Still referring to FIG. 4, first processor 570 further includes a memory controller hub (MCH) 572 and point-to-point (P-P) interfaces 576 and 578. Similarly, second processor 580 includes a MCH 582 and P-P interfaces 586 and 588. As shown in FIG. 4, MCH's 572 and 582 couple the processors to respective memories, namely a memory 532 and a memory 534 (e.g., a dynamic random access memory (DRAM)).
First processor 570 and second processor 580 may be coupled to a chipset 590 via P-P interconnects 552 and 554, respectively. As shown in FIG. 4, chipset 590 includes P-P interfaces 594 and 598 and an interface 592 to couple chipset 590 with a high performance graphics engine 538 via a bus 539. In turn, chipset 590 may be coupled to a first bus 516 via an interface 596. Various input/output (I/O) devices 514 may be coupled to first bus 516, along with a bus bridge 518 which couples first bus 516 to a second bus 520. Various devices may be coupled to second bus 520 including, for example, a keyboard/mouse 522, communication devices 526 and a data storage unit 528 which may include code 530, in one embodiment. Further, an audio I/O 524 may be coupled to second bus 520.

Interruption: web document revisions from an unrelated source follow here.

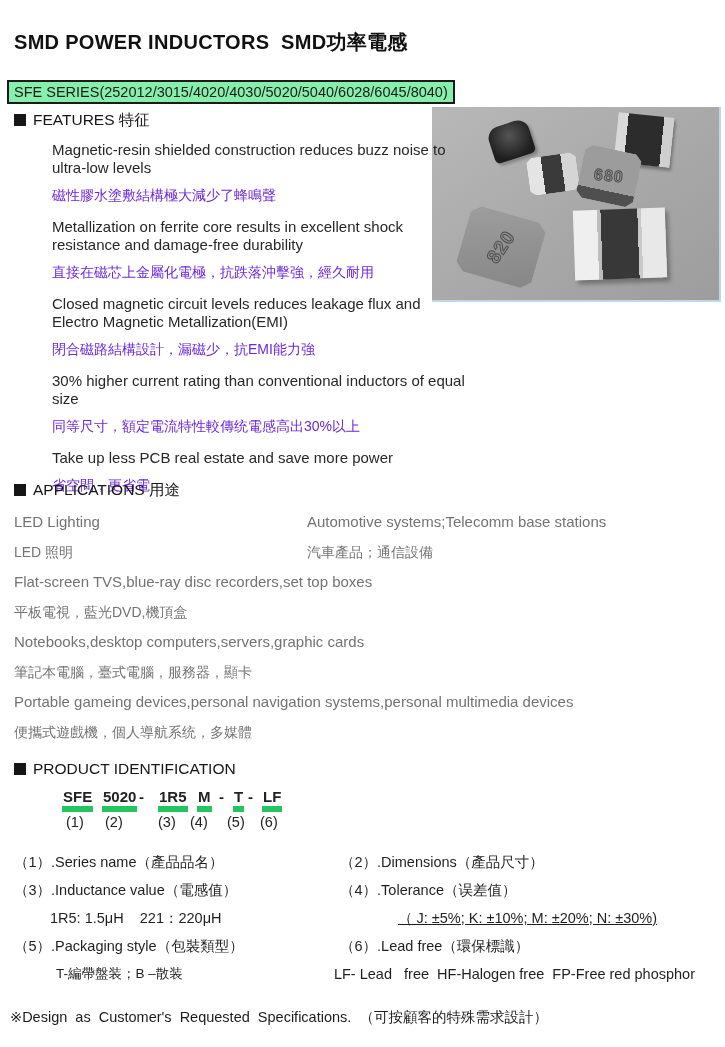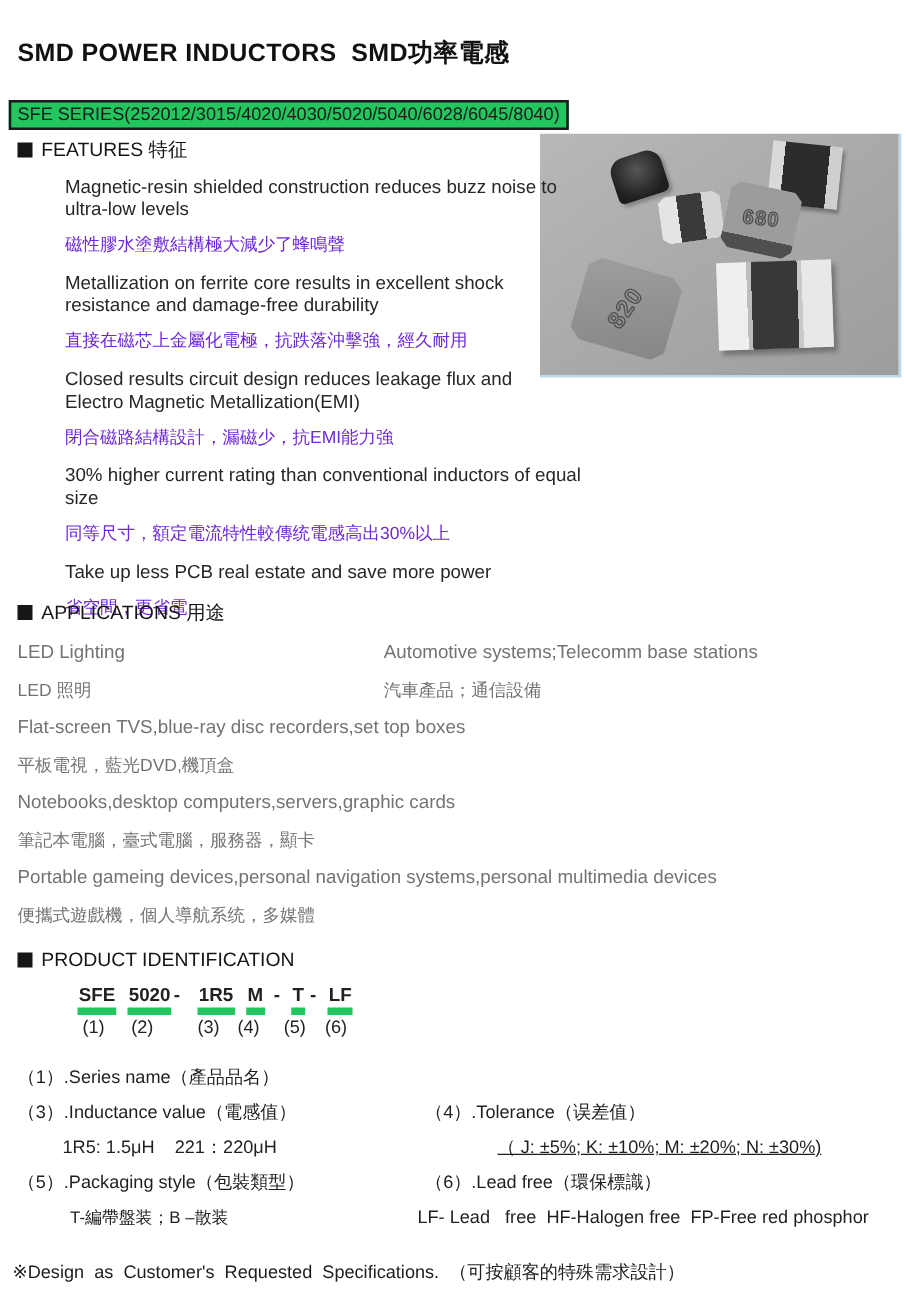"SFE SERIES(252012/3015/4020/4030/5020/5040/6028/6045/8040)" .series-box { background: #22c55e -> #86efac }
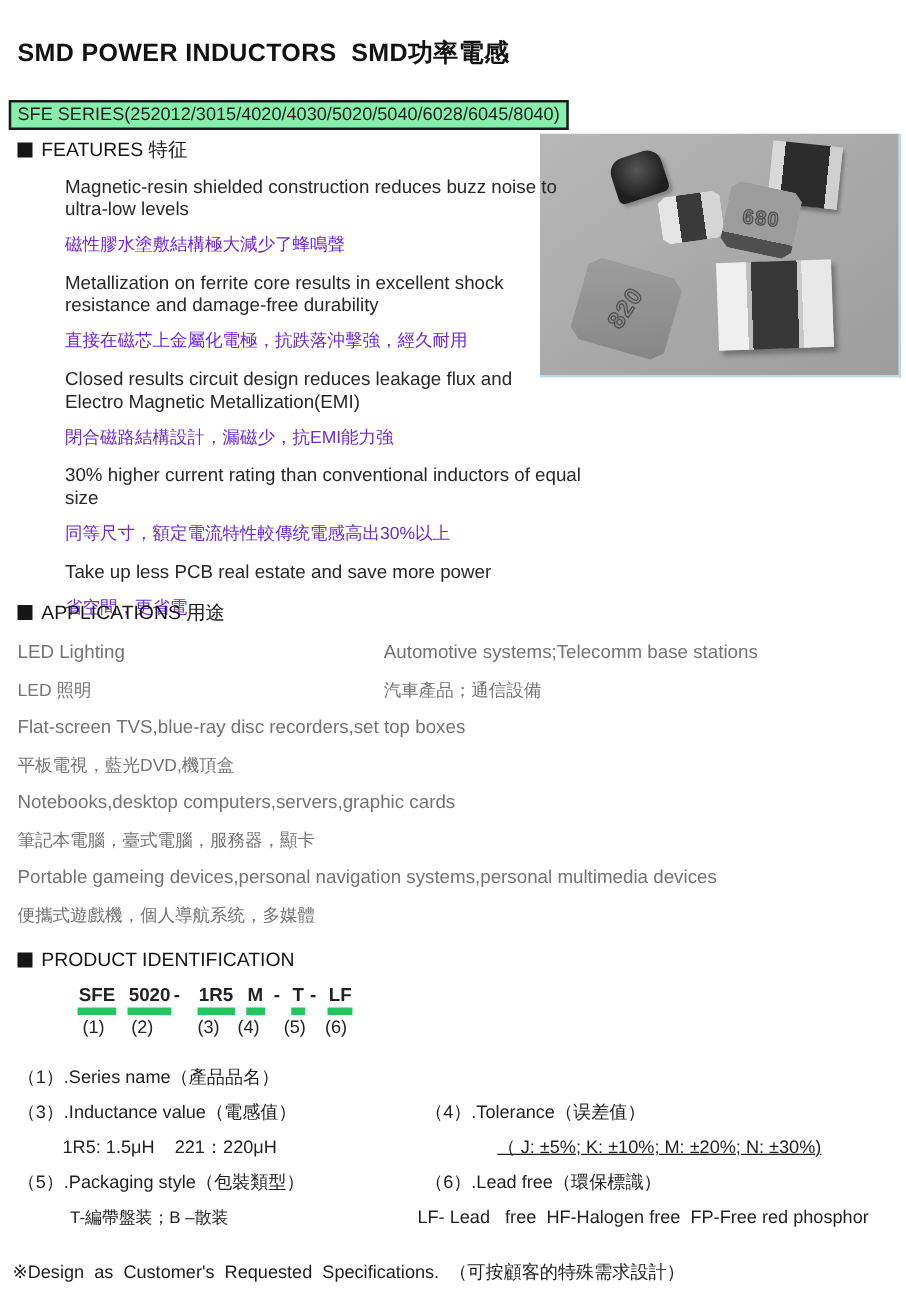"Closed results circuit design reduces" span { text: results circuit design -> magnetic circuit levels }
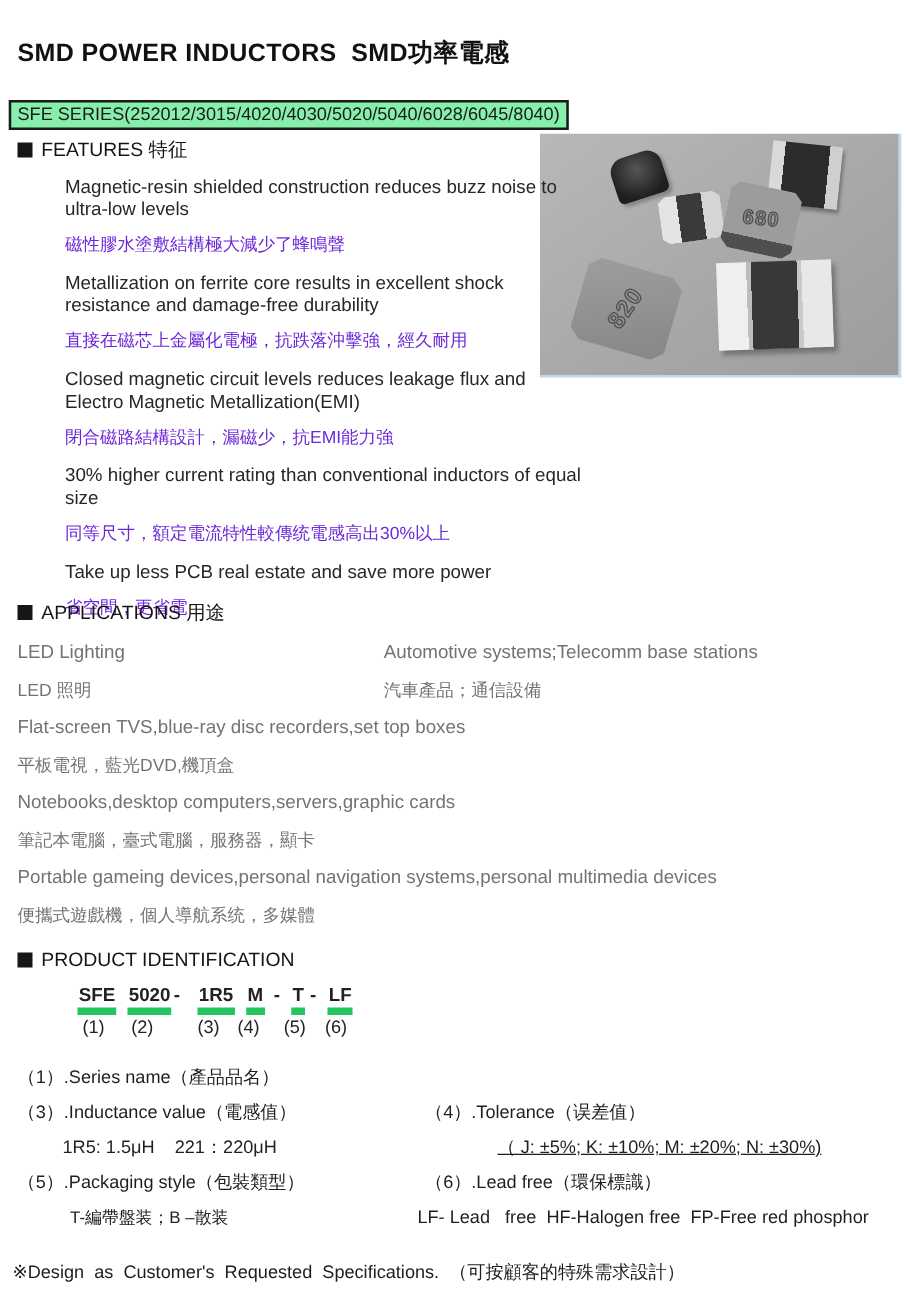"（2）.Dimensions（產品尺寸）" span.cellR { html: none -> <span>（2）.Dimensions（產品尺寸）</span> }
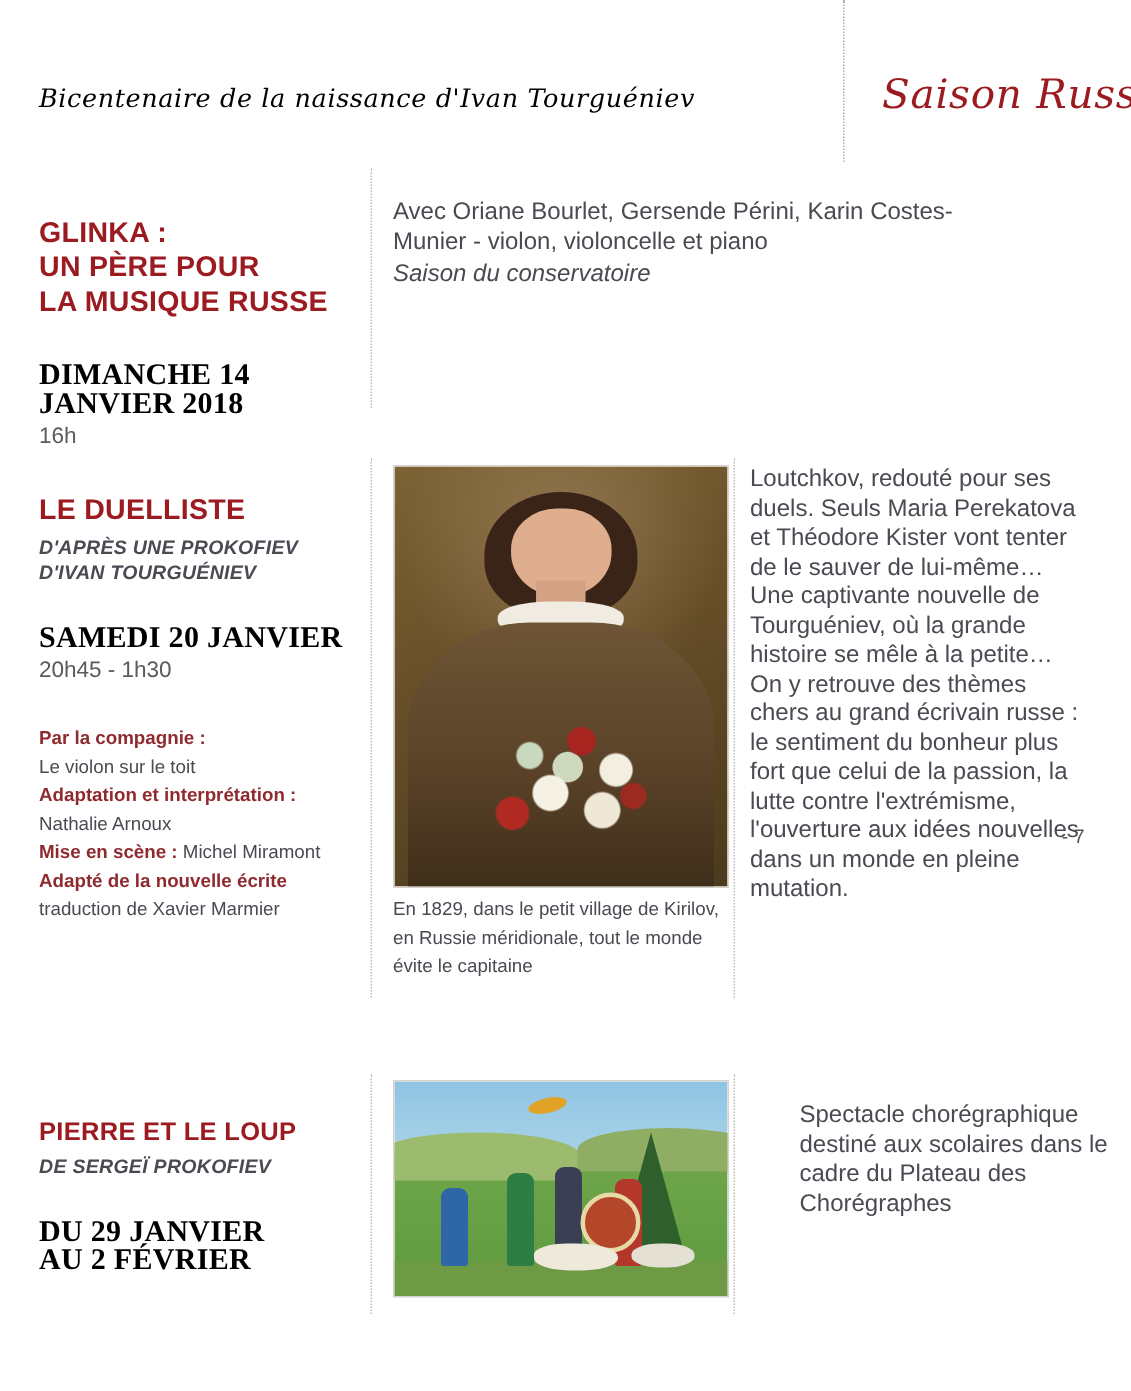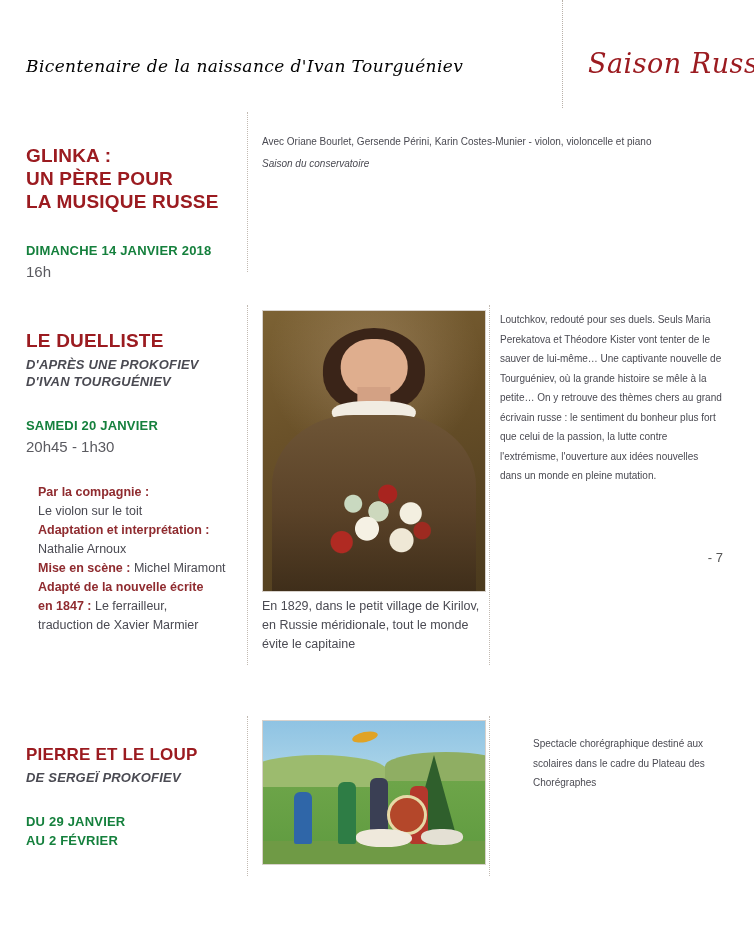"Avec Oriane Bourlet, Gersende Périni," .body-text { font-size: 10px -> 16px }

Embodiments may be implemented in code and may be stored on a storage medium having stored thereon instructions which can be used to program a system to perform the instructions. The storage medium may include, but is not limited to, any type of disk including floppy disks, optical disks, compact disk read-only memories (CD-ROMs), compact disk rewritables (CD-RWs), and magneto-optical disks, semiconductor devices such as read-only memories (ROMs), random access memories (RAMs) such as dynamic random access memories (DRAMs), static random access memories (SRAMs), erasable programmable read-only memories (EPROMs), flash memories, electrically erasable programmable read-only memories (EEPROMs), magnetic or optical cards, or any other type of media suitable for storing electronic instructions.
While the present invention has been described with respect to a limited number of embodiments, those skilled in the art will appreciate numerous modifications and variations therefrom. It is intended that the appended claims cover all such modifications and variations as fall within the true spirit and scope of this present invention.